Japanese shoppers are less likely to buy used iPhone models because of the falling yen

For years, Japanese shoppers were eager to buy the latest gadgets, but now the falling yen has shut some people out of new iPhones and fueled a growing second-hand trade. increased in a major Apple market.

Japan’s domestic currency fell to a 32-year low against the dollar, squeezing consumers and spurring a broader spending shift in the world’s No 3 economy. Industry watchers say Japanese shoppers have become more open to buying second-hand, thanks in part to the rise of online auction sites.

In July, Apple price increase of entry level iPhone 13″ almost one-fifth. Basic iPhone 14″ then launched at 20% more than the iPhone 13, even if the US price remained unchanged at $799 (about Rs 65,400). While the dollar has strengthened against global currencies this year, the yen has been particularly affected, falling 22%.

Salaryman Kaoru Nagase wants a new phone but can’t justify the price of an iPhone 14, which starts at 119,800 JPY (about Rs 66,800). Instead, he bought a used one iPhone SE 2 in Tokyo’s Akihabara electronics district for less than a third.

“For more than 100,000 yen, the iPhone 14 is too expensive and I can’t afford it. It’s fine if the battery lasts for 10 years,” he said. The iPhone SE 2, released in 2020 but without the iPhone 14’s dual rear cameras, is a “good balance” between cost and features, he said.

Apple declined to comment for this story. But in an annual regulatory filing last month, it said Japanese sales fell 9% in the year ended September 24 due to the weakening of the yen.

Apple’s chief financial officer, Luca Maestri, also acknowledged to analysts last month that a strong dollar has led to an increase in the prices of its products in some countries, but sales are still up by two numbers in Indonesia, Vietnam and other markets are facing currency challenges.

According to technology market research firm MM Research Institute, sales of used smartphones increased by nearly 15% in Japan to a record 2.1 million in the last financial year and is likely to hit the market. 3.4 million by 2026, according to technology market research firm MM Research Institute.

100,000 yen barrier

Taishin Chonan bought a used iPhone 13 after the screen cracked on one of the two devices he brought with him for personal use. The alternative has a higher resolution, better battery and camera than the iPhone 7 he is using.

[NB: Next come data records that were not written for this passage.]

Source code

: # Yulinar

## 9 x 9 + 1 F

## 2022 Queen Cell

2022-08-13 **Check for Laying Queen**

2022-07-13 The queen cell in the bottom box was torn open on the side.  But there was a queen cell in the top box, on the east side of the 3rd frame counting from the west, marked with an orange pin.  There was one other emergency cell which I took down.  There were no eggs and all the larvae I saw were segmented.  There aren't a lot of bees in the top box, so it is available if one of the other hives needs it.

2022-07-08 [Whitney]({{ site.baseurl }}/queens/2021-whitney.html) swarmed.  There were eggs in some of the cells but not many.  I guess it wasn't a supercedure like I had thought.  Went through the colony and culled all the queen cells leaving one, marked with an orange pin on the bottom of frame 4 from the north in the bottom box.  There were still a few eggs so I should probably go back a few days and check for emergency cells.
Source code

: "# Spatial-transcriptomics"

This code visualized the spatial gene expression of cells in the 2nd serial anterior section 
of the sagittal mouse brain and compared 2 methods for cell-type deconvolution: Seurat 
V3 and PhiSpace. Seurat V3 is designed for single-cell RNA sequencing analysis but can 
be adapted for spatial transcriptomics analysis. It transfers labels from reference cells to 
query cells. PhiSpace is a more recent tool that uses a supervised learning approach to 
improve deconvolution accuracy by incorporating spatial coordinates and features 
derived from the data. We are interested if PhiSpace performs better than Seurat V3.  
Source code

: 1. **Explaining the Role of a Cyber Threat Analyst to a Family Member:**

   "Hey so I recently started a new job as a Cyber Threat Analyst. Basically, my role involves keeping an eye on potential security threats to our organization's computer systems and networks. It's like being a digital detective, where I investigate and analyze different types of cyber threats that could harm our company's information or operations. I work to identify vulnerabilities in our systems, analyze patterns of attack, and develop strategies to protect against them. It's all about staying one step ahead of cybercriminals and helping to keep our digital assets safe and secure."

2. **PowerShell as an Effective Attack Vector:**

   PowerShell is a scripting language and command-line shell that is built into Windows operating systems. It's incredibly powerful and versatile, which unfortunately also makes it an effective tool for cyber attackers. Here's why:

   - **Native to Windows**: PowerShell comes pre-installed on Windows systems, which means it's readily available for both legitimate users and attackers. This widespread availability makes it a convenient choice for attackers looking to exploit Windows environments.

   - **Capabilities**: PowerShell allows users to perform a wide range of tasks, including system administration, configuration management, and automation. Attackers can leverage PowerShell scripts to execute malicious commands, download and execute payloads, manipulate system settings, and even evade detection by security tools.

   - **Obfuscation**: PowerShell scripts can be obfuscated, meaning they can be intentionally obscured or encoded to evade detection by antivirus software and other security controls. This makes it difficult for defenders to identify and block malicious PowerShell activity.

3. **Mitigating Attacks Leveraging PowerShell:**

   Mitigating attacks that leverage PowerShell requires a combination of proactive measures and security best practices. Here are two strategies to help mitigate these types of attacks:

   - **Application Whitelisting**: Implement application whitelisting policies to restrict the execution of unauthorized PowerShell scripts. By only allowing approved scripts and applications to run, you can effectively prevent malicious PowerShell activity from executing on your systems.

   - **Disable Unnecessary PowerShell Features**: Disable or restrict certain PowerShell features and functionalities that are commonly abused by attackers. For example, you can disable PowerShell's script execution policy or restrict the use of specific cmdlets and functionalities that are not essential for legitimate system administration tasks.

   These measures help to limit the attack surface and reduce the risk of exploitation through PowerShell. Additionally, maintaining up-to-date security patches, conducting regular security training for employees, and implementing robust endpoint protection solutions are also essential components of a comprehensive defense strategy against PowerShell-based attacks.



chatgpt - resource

“Until now I have only bought a new phone, this is my first time buying a used phone,” said the 23-year-old. “The new models are expensive.”

The MM Research Institute said that even after the price increase, the iPhone 14 sold in Japan is still the cheapest of the 37 countries without tax, MM Research Institute said in a survey in September. The company The research adds that a weakening yen could prompt Apple to raise prices once again, potentially reducing its smartphone share of the Japanese market by 50%.

Daisuke Inoue, chief executive officer of Belong Inc, a unit of trader Itochu Corp that specializes in selling used phones and tablets online, said the latest iPhones are currently priced at over JPY1,000. . .

Average sales on Belong’s e-commerce site Nicosuma have tripled since Apple raised prices in July from the average for the previous three months, Inoue said. At Belong’s operations center outside Tokyo, shipments of used phones are unboxed and sorted before being inspected, sorted and cleaned by rows of workers sitting at long tables.

These phones are then photographed from various angles for sale online. Inoue said Belong uses Itochu’s global network to deliver used devices both in Japan and overseas, depending on where the best prices are.

Some of the devices are purchased from businesses, such as tablets previously used for payments in cafes or display screens in taxis, he said.

Many Japanese have traditionally been wary of second hand items, including electronics, but that is changing.

Mercari commerce site has seen strong growth in sales of used smartphones, while sales of home appliances and electronics have also grown, said a Mercari spokesperson, Inc said.

With Japan reopening to foreign tourists, the used iPhone market is getting an extra boost.

Retail chain Iosys Co Ltd has seen the number of foreign tourists buying used iPhones skyrocket in the past two months.

“The yen continues to weaken,” said Iosys CEO Takashi Okuno. “The trend to visit Japan and buy an iPhone is making a comeback.”